> **Task goal**:
Could you give back the records exactly, taking out the pictures?

> **Given records**:
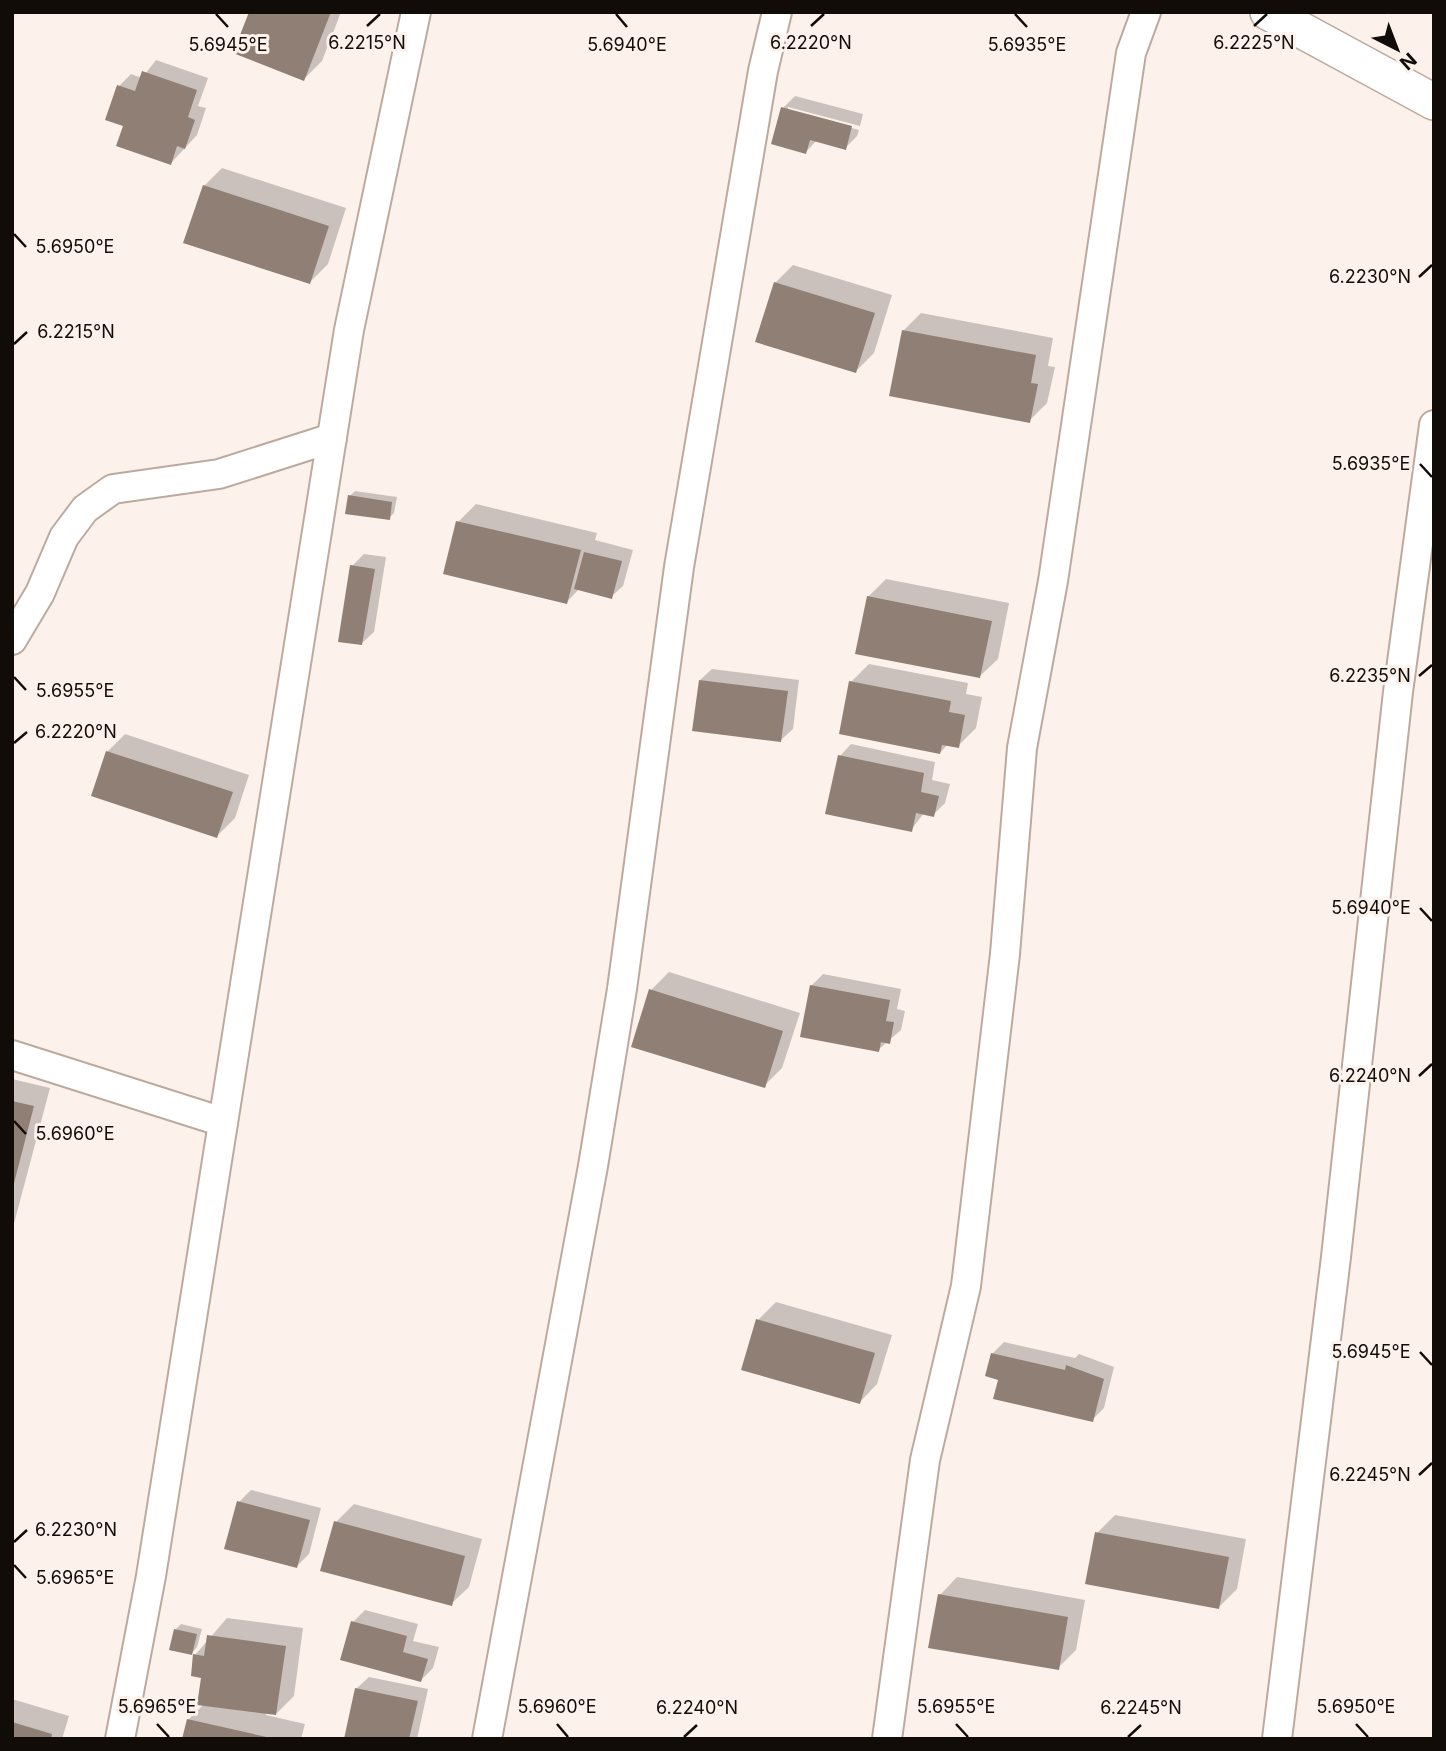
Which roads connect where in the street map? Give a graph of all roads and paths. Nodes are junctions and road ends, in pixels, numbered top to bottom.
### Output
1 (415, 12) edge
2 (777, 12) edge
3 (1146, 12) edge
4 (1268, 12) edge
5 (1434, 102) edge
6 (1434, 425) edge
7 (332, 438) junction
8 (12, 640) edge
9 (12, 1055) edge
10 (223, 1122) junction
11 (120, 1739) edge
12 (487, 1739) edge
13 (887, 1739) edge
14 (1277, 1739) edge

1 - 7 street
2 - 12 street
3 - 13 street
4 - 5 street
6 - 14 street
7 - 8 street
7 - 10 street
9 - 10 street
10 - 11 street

> **Task answer**:
Which roads connect where in the street map? Give a graph of all roads and paths. Nodes are junctions and road ends, in pixels, numbered top to bottom.
### Output
1 (415, 12) edge
2 (777, 12) edge
3 (1146, 12) edge
4 (1268, 12) edge
5 (1434, 102) edge
6 (1434, 425) edge
7 (332, 438) junction
8 (12, 640) edge
9 (12, 1055) edge
10 (223, 1122) junction
11 (120, 1739) edge
12 (487, 1739) edge
13 (887, 1739) edge
14 (1277, 1739) edge

1 - 7 street
2 - 12 street
3 - 13 street
4 - 5 street
6 - 14 street
7 - 8 street
7 - 10 street
9 - 10 street
10 - 11 street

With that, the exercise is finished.